The strange case of the Trump Organization computer. Another piece in the Trump/Russia collusion puzzle? Perhaps.

Courtesy of CNN:

Last year, a small group of computer scientists obtained internet traffic records from the complex system that serves as the internet's phone book. Access to these records is reserved for highly trusted cybersecurity firms and companies that provide this lookup service. 

These signals were captured as they traveled along the internet's Domain Name System (DNS). 

These leaked records show that Alfa Bank servers repeatedly looked up the unique internet address of a particular Trump Organization computer server in the United States.

Alfa Bank is of course a Russian bank, but I bet you figured that out all on your own.

And what did this small group of computer scientists find that troubles them so?

From May 4 until September 23, the Russian bank looked up the address to this Trump corporate server 2,820 times -- more lookups than the Trump server received from any other source. 

As noted, Alfa Bank alone represents 80% of the lookups, according to these leaked internet records.

Well, isn't THAT interesting?

That is a hell of a lot of lookups just to be a coincidence, but that is exactly how the Alfa Bank characterized them:  

Alfa Bank has maintained that the most likely explanation is that the server communication was the result of spam marketing. Bank executives have stayed at Trump hotels, so it's possible they got subsequent spam marketing emails from the Trump Organization.
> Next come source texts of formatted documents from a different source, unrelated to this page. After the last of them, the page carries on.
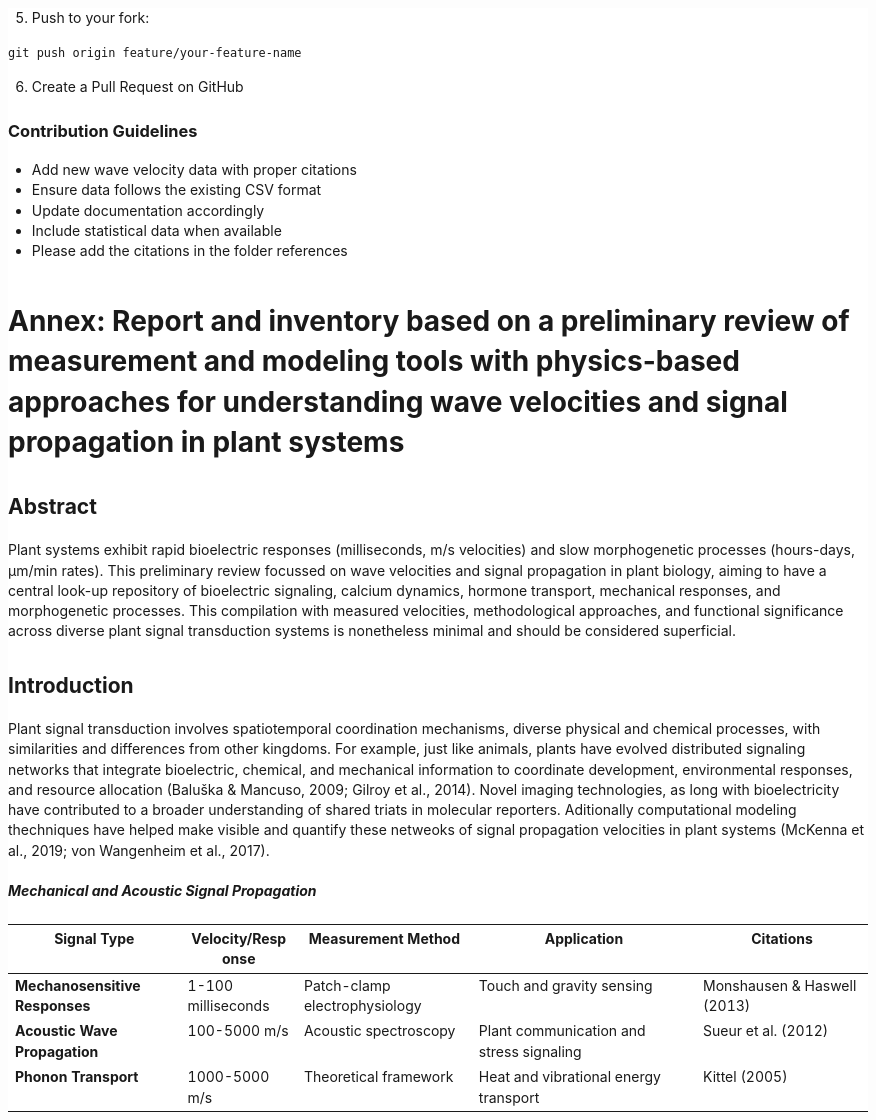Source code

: 5. Push to your fork:

```shell
git push origin feature/your-feature-name
```

6. Create a Pull Request on GitHub

### Contribution Guidelines

* Add new wave velocity data with proper citations
* Ensure data follows the existing CSV format
* Update documentation accordingly
* Include statistical data when available
* Please add the citations in the folder references

# Annex: Report and inventory based on a preliminary review of measurement and modeling tools with physics-based approaches for understanding wave velocities and signal propagation in plant systems

## Abstract

Plant systems exhibit rapid bioelectric responses (milliseconds, m/s velocities) and slow morphogenetic processes (hours-days, μm/min rates). This preliminary review  focussed on wave velocities and signal propagation in plant biology, aiming to have a central look-up repository of bioelectric signaling, calcium dynamics, hormone transport, mechanical responses, and morphogenetic processes. This compilation with measured velocities, methodological approaches, and functional significance across diverse plant signal transduction systems is nonetheless minimal and should be considered superficial.

## Introduction

Plant signal transduction involves spatiotemporal coordination mechanisms, diverse physical and chemical processes, with similarities and differences from other kingdoms. For example, just like animals, plants have evolved distributed signaling networks that integrate bioelectric, chemical, and mechanical information to coordinate development, environmental responses, and resource allocation (Baluška & Mancuso, 2009; Gilroy et al., 2014). Novel imaging technologies, as long with bioelectricity have contributed to a broader understanding of shared triats in molecular reporters. Aditionally computational modeling thechniques have helped make visible and quantify these netweoks of signal propagation velocities in plant systems (McKenna et al., 2019; von Wangenheim et al., 2017).

##### Mechanical and Acoustic Signal Propagation

| Signal Type                          | Velocity/Response  | Measurement Method            | Application                              | Citations                   |
| ------------------------------------ | ------------------ | ----------------------------- | ---------------------------------------- | --------------------------- |
| **Mechanosensitive Responses** | 1-100 milliseconds | Patch-clamp electrophysiology | Touch and gravity sensing                | Monshausen & Haswell (2013) |
| **Acoustic Wave Propagation**  | 100-5000 m/s       | Acoustic spectroscopy         | Plant communication and stress signaling | Sueur et al. (2012)         |
| **Phonon Transport**           | 1000-5000 m/s      | Theoretical framework         | Heat and vibrational energy transport    | Kittel (2005)               |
Those emails might have set off defensive cybersecurity measures at the bank, whose servers would respond with a cautious DNS lookup. Alfa Bank said it used antispam software from Trend Micro, whose tools would do a DNS lookup to know the source of the spam.

2,820 responses to spam in less than five months?  That really does not pass the smell test:  

"If it were spam, then a lot of other organizations would be doing DNS lookups. There would be evidence of widespread connectivity with devices," said L. Jean Camp, a computer scientist at Indiana University who has studied the data.

Now here is the other suspicious puzzle piece:  

Far back in second place, with 714 such lookups, was a company called Spectrum Health. 

Spectrum is a medical facility chain led by Dick DeVos, the husband of Betsy DeVos, who was appointed by Trump as U.S. education secretary. 

Together, Alfa and Spectrum accounted for 99% of the lookups.

Spectrum Health joined with Alfa Bank in claiming that it was all spam related. 

Nothing to see here, just move along.

Not so fast.

I am not sure what this means exactly, but if you developed a spam program to increase business and it only targeted two businesses, that would seem like a real waste of money in my book.

So I would agree with these computer scientists that this deserves a lot more scrutiny.

And it might very well have been receiving it since it was this server that Louise Mensch identified as the trigger which caused the FBI to seek a FISA warrant.